Electronics source listings:
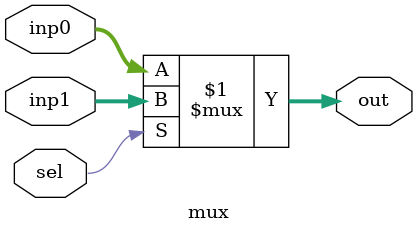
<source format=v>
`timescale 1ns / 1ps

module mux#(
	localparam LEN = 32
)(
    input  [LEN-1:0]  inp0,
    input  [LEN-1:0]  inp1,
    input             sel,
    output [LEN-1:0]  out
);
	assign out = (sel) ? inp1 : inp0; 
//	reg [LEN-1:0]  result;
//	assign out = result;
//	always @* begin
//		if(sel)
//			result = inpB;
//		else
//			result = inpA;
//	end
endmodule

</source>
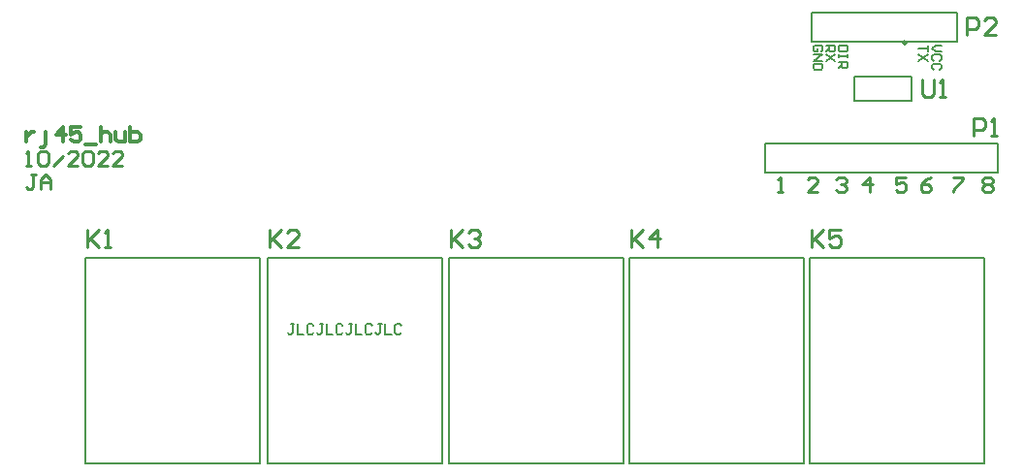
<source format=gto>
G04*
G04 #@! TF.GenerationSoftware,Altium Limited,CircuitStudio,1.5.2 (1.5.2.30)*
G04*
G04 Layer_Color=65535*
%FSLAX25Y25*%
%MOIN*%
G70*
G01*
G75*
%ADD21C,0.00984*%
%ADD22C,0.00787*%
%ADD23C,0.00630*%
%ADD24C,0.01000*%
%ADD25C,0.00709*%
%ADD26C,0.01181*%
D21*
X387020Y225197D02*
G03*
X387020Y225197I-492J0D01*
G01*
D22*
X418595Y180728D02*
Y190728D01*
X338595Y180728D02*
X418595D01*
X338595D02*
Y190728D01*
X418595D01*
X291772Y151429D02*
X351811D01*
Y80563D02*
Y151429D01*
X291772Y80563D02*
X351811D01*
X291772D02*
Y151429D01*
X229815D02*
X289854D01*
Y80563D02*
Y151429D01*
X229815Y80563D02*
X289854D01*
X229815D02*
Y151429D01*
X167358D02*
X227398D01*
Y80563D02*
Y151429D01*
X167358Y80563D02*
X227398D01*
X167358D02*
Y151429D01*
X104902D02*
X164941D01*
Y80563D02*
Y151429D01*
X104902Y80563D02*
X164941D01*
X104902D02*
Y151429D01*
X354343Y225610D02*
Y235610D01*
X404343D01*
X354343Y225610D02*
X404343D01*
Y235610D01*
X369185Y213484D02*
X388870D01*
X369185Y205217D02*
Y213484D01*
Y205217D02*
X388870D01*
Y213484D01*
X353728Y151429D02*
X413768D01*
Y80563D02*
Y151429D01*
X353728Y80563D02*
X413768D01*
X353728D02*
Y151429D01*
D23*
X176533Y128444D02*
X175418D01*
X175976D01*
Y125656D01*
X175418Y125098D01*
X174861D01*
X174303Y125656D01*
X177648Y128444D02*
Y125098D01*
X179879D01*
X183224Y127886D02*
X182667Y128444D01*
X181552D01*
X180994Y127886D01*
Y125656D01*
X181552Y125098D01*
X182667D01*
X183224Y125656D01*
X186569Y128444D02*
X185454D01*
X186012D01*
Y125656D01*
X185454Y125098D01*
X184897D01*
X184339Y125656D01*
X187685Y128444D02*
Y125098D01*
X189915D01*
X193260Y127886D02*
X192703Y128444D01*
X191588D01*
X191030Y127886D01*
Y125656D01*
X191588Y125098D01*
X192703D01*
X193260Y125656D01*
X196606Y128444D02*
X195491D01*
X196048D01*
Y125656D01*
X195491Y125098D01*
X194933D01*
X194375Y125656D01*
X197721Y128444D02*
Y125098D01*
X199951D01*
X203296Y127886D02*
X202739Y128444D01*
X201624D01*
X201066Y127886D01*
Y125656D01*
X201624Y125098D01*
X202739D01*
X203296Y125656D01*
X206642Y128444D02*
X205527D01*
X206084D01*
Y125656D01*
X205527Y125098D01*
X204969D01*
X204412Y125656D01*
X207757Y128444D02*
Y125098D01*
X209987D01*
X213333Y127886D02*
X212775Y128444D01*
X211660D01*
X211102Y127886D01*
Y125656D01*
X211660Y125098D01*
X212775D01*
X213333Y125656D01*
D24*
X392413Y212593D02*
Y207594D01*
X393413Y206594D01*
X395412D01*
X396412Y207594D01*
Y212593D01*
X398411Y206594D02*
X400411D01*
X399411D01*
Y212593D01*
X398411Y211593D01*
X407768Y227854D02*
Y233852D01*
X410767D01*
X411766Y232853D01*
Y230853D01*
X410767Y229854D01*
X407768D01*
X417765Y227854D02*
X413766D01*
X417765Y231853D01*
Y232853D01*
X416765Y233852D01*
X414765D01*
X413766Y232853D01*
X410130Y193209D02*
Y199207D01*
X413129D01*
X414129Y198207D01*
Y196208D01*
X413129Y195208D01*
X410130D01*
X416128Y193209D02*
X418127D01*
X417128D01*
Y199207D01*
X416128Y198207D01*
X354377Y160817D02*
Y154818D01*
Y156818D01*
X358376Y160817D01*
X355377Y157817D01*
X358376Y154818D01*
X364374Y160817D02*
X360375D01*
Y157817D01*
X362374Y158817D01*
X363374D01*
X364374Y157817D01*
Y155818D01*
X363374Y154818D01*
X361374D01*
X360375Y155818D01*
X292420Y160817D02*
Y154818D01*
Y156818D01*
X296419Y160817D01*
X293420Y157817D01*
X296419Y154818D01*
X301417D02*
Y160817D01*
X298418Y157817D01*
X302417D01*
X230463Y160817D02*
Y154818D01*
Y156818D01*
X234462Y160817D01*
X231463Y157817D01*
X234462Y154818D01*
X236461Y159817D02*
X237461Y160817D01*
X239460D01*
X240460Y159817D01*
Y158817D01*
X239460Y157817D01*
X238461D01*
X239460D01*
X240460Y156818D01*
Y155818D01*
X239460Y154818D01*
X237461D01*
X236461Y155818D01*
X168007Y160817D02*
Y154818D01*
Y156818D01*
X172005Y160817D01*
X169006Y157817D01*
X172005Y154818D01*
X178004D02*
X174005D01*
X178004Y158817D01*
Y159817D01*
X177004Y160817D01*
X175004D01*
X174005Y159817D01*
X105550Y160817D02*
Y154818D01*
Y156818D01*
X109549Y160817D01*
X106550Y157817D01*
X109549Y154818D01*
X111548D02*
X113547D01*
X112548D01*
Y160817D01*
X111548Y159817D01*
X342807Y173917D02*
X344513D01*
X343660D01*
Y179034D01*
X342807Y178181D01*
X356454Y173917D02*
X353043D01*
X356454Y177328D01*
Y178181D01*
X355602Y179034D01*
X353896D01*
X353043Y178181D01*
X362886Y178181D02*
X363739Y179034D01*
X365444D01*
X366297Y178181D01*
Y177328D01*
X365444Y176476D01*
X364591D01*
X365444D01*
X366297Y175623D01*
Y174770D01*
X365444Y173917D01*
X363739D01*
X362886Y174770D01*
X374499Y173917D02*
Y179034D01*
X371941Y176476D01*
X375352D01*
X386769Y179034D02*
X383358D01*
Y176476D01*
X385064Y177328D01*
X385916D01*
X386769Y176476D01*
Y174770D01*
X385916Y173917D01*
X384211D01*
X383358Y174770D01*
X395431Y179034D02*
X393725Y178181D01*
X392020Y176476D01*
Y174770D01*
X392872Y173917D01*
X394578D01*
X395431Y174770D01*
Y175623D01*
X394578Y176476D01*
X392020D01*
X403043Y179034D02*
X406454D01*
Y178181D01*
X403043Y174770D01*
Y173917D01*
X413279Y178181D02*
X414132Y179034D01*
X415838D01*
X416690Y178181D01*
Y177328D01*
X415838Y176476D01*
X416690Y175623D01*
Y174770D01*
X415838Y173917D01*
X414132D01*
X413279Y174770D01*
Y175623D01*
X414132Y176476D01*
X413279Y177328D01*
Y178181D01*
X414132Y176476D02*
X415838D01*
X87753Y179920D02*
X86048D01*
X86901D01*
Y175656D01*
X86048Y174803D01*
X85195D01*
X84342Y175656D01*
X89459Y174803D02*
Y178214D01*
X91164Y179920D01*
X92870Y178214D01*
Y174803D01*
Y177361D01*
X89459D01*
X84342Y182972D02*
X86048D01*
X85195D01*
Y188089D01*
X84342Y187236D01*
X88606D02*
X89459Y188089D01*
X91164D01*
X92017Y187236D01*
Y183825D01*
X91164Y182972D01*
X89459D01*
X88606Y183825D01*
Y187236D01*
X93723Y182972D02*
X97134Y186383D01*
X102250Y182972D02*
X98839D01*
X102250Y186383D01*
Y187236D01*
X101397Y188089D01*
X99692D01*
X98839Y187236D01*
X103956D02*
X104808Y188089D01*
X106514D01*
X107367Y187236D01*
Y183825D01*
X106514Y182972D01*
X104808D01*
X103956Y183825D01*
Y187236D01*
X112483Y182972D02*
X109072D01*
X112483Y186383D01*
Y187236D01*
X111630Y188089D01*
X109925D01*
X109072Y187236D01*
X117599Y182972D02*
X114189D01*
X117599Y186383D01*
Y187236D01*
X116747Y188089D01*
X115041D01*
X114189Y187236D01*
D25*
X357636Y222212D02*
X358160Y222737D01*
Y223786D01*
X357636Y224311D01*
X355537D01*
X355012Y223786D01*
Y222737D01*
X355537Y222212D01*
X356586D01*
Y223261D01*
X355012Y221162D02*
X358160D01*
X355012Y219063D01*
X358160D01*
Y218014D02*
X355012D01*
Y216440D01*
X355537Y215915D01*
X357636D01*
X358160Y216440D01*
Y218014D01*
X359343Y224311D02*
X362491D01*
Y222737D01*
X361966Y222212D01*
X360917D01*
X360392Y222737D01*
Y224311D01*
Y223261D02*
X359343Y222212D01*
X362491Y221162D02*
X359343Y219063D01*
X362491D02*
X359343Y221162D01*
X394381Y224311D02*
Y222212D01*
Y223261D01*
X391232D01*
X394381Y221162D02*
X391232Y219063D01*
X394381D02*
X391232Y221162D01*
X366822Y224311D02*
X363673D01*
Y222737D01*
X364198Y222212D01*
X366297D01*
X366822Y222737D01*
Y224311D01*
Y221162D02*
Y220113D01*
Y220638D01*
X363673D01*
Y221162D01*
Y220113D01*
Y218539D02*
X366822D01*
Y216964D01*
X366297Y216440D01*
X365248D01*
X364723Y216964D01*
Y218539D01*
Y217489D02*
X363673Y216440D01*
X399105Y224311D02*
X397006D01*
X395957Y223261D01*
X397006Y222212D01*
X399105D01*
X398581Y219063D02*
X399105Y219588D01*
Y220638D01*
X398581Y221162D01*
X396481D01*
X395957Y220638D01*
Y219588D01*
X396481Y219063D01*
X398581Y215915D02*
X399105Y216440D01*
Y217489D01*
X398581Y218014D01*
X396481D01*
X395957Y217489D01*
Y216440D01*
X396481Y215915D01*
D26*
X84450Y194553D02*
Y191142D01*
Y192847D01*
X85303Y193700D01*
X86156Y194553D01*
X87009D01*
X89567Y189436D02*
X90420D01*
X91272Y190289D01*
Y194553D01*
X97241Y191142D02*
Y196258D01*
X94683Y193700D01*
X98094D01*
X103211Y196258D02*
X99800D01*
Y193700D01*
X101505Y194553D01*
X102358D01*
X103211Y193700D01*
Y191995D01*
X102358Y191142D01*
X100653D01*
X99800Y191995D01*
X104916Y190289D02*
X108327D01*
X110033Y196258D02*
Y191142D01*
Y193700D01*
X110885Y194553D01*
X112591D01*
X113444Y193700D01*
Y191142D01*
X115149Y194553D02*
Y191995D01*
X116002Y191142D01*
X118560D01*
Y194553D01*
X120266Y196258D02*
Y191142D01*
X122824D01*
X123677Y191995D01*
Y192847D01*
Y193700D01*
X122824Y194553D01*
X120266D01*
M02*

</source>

---

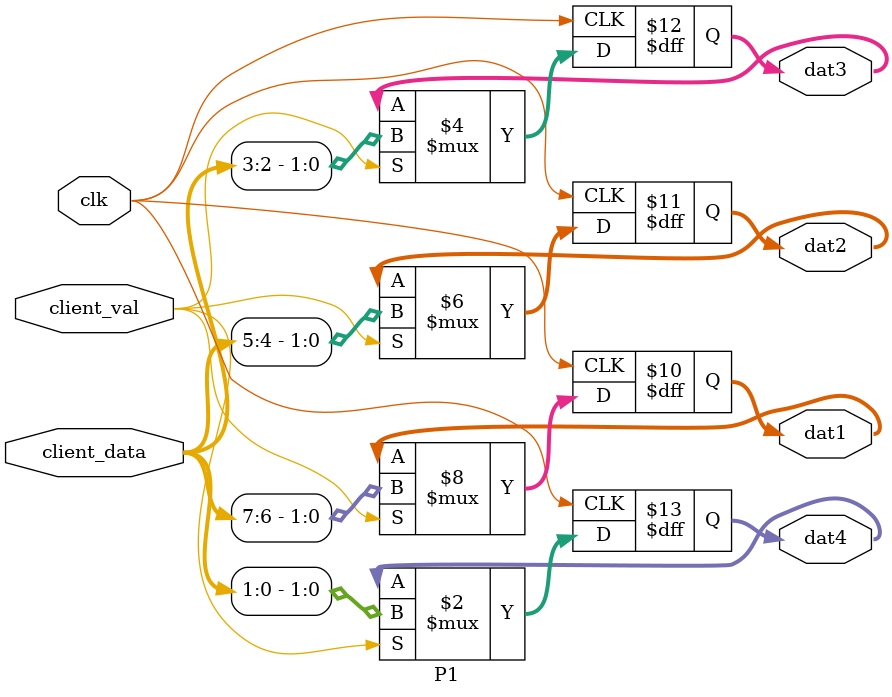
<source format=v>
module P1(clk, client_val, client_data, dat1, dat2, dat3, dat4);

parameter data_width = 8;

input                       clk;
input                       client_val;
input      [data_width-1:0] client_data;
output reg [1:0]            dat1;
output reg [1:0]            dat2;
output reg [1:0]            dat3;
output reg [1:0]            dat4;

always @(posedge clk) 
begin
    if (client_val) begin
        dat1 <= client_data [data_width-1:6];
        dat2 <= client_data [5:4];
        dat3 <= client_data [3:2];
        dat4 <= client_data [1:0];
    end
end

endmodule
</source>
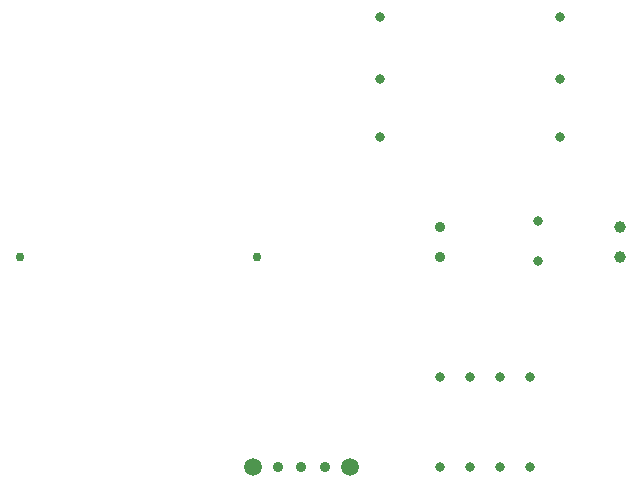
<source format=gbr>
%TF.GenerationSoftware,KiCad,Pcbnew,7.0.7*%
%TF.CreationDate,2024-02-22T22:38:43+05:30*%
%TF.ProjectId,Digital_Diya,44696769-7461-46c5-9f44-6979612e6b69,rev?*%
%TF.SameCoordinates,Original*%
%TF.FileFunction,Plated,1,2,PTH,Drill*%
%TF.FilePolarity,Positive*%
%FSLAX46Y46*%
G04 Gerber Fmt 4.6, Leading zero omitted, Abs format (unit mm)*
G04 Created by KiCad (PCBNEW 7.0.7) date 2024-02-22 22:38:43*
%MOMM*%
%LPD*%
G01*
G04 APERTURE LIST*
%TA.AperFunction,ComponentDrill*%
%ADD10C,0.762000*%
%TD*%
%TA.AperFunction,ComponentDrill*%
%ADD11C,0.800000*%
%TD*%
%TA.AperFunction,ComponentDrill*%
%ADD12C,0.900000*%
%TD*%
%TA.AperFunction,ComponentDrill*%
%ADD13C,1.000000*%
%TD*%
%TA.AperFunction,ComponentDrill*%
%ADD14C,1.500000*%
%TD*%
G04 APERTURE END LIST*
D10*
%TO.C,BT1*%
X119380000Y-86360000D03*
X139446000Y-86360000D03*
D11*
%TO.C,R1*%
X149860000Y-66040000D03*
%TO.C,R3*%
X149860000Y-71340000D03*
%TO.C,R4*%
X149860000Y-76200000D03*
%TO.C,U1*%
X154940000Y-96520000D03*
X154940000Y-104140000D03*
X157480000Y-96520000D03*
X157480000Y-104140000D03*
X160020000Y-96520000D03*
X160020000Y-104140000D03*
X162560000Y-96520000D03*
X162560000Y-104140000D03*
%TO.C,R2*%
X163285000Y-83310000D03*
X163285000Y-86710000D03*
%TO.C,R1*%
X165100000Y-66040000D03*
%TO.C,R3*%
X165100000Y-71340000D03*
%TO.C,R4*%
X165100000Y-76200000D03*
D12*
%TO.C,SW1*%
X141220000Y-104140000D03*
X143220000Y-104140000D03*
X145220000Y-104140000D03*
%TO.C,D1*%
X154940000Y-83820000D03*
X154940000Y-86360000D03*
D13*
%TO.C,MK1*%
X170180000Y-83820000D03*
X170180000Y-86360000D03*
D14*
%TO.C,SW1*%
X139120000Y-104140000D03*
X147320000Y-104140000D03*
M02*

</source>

*Problem*: Once you reach the line with "X407768D01*" in the data above, copy it and every line after it exactly, up to and including the line with "X353896D01*".

*Your response*:
X407768D01*
X417765Y227854D02*
X413766D01*
X417765Y231853D01*
Y232853D01*
X416765Y233852D01*
X414765D01*
X413766Y232853D01*
X410130Y193209D02*
Y199207D01*
X413129D01*
X414129Y198207D01*
Y196208D01*
X413129Y195208D01*
X410130D01*
X416128Y193209D02*
X418127D01*
X417128D01*
Y199207D01*
X416128Y198207D01*
X354377Y160817D02*
Y154818D01*
Y156818D01*
X358376Y160817D01*
X355377Y157817D01*
X358376Y154818D01*
X364374Y160817D02*
X360375D01*
Y157817D01*
X362374Y158817D01*
X363374D01*
X364374Y157817D01*
Y155818D01*
X363374Y154818D01*
X361374D01*
X360375Y155818D01*
X292420Y160817D02*
Y154818D01*
Y156818D01*
X296419Y160817D01*
X293420Y157817D01*
X296419Y154818D01*
X301417D02*
Y160817D01*
X298418Y157817D01*
X302417D01*
X230463Y160817D02*
Y154818D01*
Y156818D01*
X234462Y160817D01*
X231463Y157817D01*
X234462Y154818D01*
X236461Y159817D02*
X237461Y160817D01*
X239460D01*
X240460Y159817D01*
Y158817D01*
X239460Y157817D01*
X238461D01*
X239460D01*
X240460Y156818D01*
Y155818D01*
X239460Y154818D01*
X237461D01*
X236461Y155818D01*
X168007Y160817D02*
Y154818D01*
Y156818D01*
X172005Y160817D01*
X169006Y157817D01*
X172005Y154818D01*
X178004D02*
X174005D01*
X178004Y158817D01*
Y159817D01*
X177004Y160817D01*
X175004D01*
X174005Y159817D01*
X105550Y160817D02*
Y154818D01*
Y156818D01*
X109549Y160817D01*
X106550Y157817D01*
X109549Y154818D01*
X111548D02*
X113547D01*
X112548D01*
Y160817D01*
X111548Y159817D01*
X342807Y173917D02*
X344513D01*
X343660D01*
Y179034D01*
X342807Y178181D01*
X356454Y173917D02*
X353043D01*
X356454Y177328D01*
Y178181D01*
X355602Y179034D01*
X353896D01*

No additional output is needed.